## What needs to be done
Reproduce every line of the entries below word for word, with nothing changed.

[Dataset entries]
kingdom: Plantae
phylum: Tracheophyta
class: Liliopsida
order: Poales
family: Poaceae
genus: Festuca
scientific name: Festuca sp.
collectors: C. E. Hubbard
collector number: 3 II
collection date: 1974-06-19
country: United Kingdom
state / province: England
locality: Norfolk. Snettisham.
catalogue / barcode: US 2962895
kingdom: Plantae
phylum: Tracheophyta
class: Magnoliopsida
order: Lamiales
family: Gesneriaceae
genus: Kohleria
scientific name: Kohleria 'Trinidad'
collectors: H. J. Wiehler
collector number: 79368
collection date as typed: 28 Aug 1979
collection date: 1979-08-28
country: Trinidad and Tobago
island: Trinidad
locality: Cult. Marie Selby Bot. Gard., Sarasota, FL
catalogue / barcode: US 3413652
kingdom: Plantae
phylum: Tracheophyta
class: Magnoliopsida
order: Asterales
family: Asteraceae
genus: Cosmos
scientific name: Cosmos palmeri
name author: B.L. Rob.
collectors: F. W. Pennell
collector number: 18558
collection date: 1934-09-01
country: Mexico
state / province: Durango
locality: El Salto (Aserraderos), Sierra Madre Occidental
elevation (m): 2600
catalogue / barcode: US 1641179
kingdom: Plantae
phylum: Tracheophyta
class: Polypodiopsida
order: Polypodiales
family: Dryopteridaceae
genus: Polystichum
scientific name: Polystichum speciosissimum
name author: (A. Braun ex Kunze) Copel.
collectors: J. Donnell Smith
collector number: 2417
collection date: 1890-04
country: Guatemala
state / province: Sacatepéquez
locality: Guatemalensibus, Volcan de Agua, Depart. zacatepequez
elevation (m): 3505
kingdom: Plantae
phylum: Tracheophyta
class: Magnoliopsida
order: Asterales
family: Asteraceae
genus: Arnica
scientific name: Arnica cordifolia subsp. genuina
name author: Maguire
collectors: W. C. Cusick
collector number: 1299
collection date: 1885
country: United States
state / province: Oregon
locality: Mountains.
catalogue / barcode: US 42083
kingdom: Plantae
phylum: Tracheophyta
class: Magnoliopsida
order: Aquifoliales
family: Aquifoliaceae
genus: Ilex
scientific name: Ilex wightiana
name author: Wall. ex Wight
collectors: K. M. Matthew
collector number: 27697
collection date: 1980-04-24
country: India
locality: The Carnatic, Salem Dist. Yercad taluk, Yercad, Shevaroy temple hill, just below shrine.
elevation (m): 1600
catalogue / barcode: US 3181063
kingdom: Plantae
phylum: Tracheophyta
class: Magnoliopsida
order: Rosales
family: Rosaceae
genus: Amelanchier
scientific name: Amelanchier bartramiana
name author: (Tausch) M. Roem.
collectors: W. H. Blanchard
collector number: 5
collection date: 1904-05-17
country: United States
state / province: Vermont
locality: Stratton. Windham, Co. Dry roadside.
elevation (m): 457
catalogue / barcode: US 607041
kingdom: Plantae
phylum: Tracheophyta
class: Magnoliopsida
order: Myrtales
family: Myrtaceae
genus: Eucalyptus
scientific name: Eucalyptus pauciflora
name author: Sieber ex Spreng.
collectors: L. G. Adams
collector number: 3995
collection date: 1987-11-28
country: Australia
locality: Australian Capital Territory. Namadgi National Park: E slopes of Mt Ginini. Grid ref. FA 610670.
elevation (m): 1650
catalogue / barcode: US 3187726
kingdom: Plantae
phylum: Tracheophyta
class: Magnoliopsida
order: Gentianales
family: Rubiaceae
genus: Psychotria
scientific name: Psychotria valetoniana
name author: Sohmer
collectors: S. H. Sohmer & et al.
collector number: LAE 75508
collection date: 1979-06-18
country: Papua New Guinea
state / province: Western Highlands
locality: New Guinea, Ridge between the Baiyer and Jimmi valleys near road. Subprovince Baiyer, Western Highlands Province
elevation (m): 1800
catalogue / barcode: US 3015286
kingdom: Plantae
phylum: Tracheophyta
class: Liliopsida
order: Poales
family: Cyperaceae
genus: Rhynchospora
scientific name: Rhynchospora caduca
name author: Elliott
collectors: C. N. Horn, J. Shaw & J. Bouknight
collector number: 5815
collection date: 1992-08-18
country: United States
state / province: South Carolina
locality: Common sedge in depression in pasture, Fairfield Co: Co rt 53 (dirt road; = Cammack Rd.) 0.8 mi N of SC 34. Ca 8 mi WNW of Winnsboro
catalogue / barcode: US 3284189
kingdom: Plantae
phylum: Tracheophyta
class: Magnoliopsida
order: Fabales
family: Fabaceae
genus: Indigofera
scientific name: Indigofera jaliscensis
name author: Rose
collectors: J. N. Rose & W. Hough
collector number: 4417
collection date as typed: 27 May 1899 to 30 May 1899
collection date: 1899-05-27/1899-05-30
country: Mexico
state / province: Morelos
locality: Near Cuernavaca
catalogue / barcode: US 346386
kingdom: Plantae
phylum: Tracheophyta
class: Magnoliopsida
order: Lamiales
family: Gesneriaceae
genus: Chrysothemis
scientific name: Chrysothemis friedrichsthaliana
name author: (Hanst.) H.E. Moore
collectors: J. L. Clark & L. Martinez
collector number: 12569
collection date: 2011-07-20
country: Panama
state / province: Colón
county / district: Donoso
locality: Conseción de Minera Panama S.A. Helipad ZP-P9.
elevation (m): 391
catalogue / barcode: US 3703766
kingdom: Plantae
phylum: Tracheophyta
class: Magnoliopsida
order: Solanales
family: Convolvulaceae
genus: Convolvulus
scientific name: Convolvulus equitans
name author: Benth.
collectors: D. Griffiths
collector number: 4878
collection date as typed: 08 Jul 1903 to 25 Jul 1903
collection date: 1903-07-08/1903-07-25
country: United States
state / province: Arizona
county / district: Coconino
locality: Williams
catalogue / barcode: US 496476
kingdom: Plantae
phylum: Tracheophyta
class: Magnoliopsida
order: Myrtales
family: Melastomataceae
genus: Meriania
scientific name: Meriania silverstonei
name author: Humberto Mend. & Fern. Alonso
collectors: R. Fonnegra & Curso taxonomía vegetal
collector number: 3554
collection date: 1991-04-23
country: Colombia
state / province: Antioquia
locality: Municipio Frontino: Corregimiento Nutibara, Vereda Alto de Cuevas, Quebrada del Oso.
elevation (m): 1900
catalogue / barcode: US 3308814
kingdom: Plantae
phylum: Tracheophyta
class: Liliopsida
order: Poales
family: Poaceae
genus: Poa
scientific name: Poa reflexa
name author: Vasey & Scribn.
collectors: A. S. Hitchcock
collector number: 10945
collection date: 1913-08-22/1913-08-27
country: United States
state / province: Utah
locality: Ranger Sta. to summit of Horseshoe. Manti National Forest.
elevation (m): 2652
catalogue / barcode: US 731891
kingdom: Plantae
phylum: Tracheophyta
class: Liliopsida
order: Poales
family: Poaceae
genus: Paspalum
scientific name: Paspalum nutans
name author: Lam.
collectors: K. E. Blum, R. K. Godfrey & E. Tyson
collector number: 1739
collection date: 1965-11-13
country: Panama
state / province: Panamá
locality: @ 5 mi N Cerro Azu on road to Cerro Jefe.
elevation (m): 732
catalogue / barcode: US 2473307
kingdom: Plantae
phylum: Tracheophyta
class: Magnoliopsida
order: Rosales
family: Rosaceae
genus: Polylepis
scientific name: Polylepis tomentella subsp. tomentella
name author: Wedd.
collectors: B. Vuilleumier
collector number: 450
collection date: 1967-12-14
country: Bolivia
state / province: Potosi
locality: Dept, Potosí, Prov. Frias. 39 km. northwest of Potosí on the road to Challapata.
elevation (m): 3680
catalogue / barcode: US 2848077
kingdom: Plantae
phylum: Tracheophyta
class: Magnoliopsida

## Correct response
kingdom: Plantae
phylum: Tracheophyta
class: Liliopsida
order: Poales
family: Poaceae
genus: Festuca
scientific name: Festuca sp.
collectors: C. E. Hubbard
collector number: 3 II
collection date: 1974-06-19
country: United Kingdom
state / province: England
locality: Norfolk. Snettisham.
catalogue / barcode: US 2962895
kingdom: Plantae
phylum: Tracheophyta
class: Magnoliopsida
order: Lamiales
family: Gesneriaceae
genus: Kohleria
scientific name: Kohleria 'Trinidad'
collectors: H. J. Wiehler
collector number: 79368
collection date as typed: 28 Aug 1979
collection date: 1979-08-28
country: Trinidad and Tobago
island: Trinidad
locality: Cult. Marie Selby Bot. Gard., Sarasota, FL
catalogue / barcode: US 3413652
kingdom: Plantae
phylum: Tracheophyta
class: Magnoliopsida
order: Asterales
family: Asteraceae
genus: Cosmos
scientific name: Cosmos palmeri
name author: B.L. Rob.
collectors: F. W. Pennell
collector number: 18558
collection date: 1934-09-01
country: Mexico
state / province: Durango
locality: El Salto (Aserraderos), Sierra Madre Occidental
elevation (m): 2600
catalogue / barcode: US 1641179
kingdom: Plantae
phylum: Tracheophyta
class: Polypodiopsida
order: Polypodiales
family: Dryopteridaceae
genus: Polystichum
scientific name: Polystichum speciosissimum
name author: (A. Braun ex Kunze) Copel.
collectors: J. Donnell Smith
collector number: 2417
collection date: 1890-04
country: Guatemala
state / province: Sacatepéquez
locality: Guatemalensibus, Volcan de Agua, Depart. zacatepequez
elevation (m): 3505
kingdom: Plantae
phylum: Tracheophyta
class: Magnoliopsida
order: Asterales
family: Asteraceae
genus: Arnica
scientific name: Arnica cordifolia subsp. genuina
name author: Maguire
collectors: W. C. Cusick
collector number: 1299
collection date: 1885
country: United States
state / province: Oregon
locality: Mountains.
catalogue / barcode: US 42083
kingdom: Plantae
phylum: Tracheophyta
class: Magnoliopsida
order: Aquifoliales
family: Aquifoliaceae
genus: Ilex
scientific name: Ilex wightiana
name author: Wall. ex Wight
collectors: K. M. Matthew
collector number: 27697
collection date: 1980-04-24
country: India
locality: The Carnatic, Salem Dist. Yercad taluk, Yercad, Shevaroy temple hill, just below shrine.
elevation (m): 1600
catalogue / barcode: US 3181063
kingdom: Plantae
phylum: Tracheophyta
class: Magnoliopsida
order: Rosales
family: Rosaceae
genus: Amelanchier
scientific name: Amelanchier bartramiana
name author: (Tausch) M. Roem.
collectors: W. H. Blanchard
collector number: 5
collection date: 1904-05-17
country: United States
state / province: Vermont
locality: Stratton. Windham, Co. Dry roadside.
elevation (m): 457
catalogue / barcode: US 607041
kingdom: Plantae
phylum: Tracheophyta
class: Magnoliopsida
order: Myrtales
family: Myrtaceae
genus: Eucalyptus
scientific name: Eucalyptus pauciflora
name author: Sieber ex Spreng.
collectors: L. G. Adams
collector number: 3995
collection date: 1987-11-28
country: Australia
locality: Australian Capital Territory. Namadgi National Park: E slopes of Mt Ginini. Grid ref. FA 610670.
elevation (m): 1650
catalogue / barcode: US 3187726
kingdom: Plantae
phylum: Tracheophyta
class: Magnoliopsida
order: Gentianales
family: Rubiaceae
genus: Psychotria
scientific name: Psychotria valetoniana
name author: Sohmer
collectors: S. H. Sohmer & et al.
collector number: LAE 75508
collection date: 1979-06-18
country: Papua New Guinea
state / province: Western Highlands
locality: New Guinea, Ridge between the Baiyer and Jimmi valleys near road. Subprovince Baiyer, Western Highlands Province
elevation (m): 1800
catalogue / barcode: US 3015286
kingdom: Plantae
phylum: Tracheophyta
class: Liliopsida
order: Poales
family: Cyperaceae
genus: Rhynchospora
scientific name: Rhynchospora caduca
name author: Elliott
collectors: C. N. Horn, J. Shaw & J. Bouknight
collector number: 5815
collection date: 1992-08-18
country: United States
state / province: South Carolina
locality: Common sedge in depression in pasture, Fairfield Co: Co rt 53 (dirt road; = Cammack Rd.) 0.8 mi N of SC 34. Ca 8 mi WNW of Winnsboro
catalogue / barcode: US 3284189
kingdom: Plantae
phylum: Tracheophyta
class: Magnoliopsida
order: Fabales
family: Fabaceae
genus: Indigofera
scientific name: Indigofera jaliscensis
name author: Rose
collectors: J. N. Rose & W. Hough
collector number: 4417
collection date as typed: 27 May 1899 to 30 May 1899
collection date: 1899-05-27/1899-05-30
country: Mexico
state / province: Morelos
locality: Near Cuernavaca
catalogue / barcode: US 346386
kingdom: Plantae
phylum: Tracheophyta
class: Magnoliopsida
order: Lamiales
family: Gesneriaceae
genus: Chrysothemis
scientific name: Chrysothemis friedrichsthaliana
name author: (Hanst.) H.E. Moore
collectors: J. L. Clark & L. Martinez
collector number: 12569
collection date: 2011-07-20
country: Panama
state / province: Colón
county / district: Donoso
locality: Conseción de Minera Panama S.A. Helipad ZP-P9.
elevation (m): 391
catalogue / barcode: US 3703766
kingdom: Plantae
phylum: Tracheophyta
class: Magnoliopsida
order: Solanales
family: Convolvulaceae
genus: Convolvulus
scientific name: Convolvulus equitans
name author: Benth.
collectors: D. Griffiths
collector number: 4878
collection date as typed: 08 Jul 1903 to 25 Jul 1903
collection date: 1903-07-08/1903-07-25
country: United States
state / province: Arizona
county / district: Coconino
locality: Williams
catalogue / barcode: US 496476
kingdom: Plantae
phylum: Tracheophyta
class: Magnoliopsida
order: Myrtales
family: Melastomataceae
genus: Meriania
scientific name: Meriania silverstonei
name author: Humberto Mend. & Fern. Alonso
collectors: R. Fonnegra & Curso taxonomía vegetal
collector number: 3554
collection date: 1991-04-23
country: Colombia
state / province: Antioquia
locality: Municipio Frontino: Corregimiento Nutibara, Vereda Alto de Cuevas, Quebrada del Oso.
elevation (m): 1900
catalogue / barcode: US 3308814
kingdom: Plantae
phylum: Tracheophyta
class: Liliopsida
order: Poales
family: Poaceae
genus: Poa
scientific name: Poa reflexa
name author: Vasey & Scribn.
collectors: A. S. Hitchcock
collector number: 10945
collection date: 1913-08-22/1913-08-27
country: United States
state / province: Utah
locality: Ranger Sta. to summit of Horseshoe. Manti National Forest.
elevation (m): 2652
catalogue / barcode: US 731891
kingdom: Plantae
phylum: Tracheophyta
class: Liliopsida
order: Poales
family: Poaceae
genus: Paspalum
scientific name: Paspalum nutans
name author: Lam.
collectors: K. E. Blum, R. K. Godfrey & E. Tyson
collector number: 1739
collection date: 1965-11-13
country: Panama
state / province: Panamá
locality: @ 5 mi N Cerro Azu on road to Cerro Jefe.
elevation (m): 732
catalogue / barcode: US 2473307
kingdom: Plantae
phylum: Tracheophyta
class: Magnoliopsida
order: Rosales
family: Rosaceae
genus: Polylepis
scientific name: Polylepis tomentella subsp. tomentella
name author: Wedd.
collectors: B. Vuilleumier
collector number: 450
collection date: 1967-12-14
country: Bolivia
state / province: Potosi
locality: Dept, Potosí, Prov. Frias. 39 km. northwest of Potosí on the road to Challapata.
elevation (m): 3680
catalogue / barcode: US 2848077
kingdom: Plantae
phylum: Tracheophyta
class: Magnoliopsida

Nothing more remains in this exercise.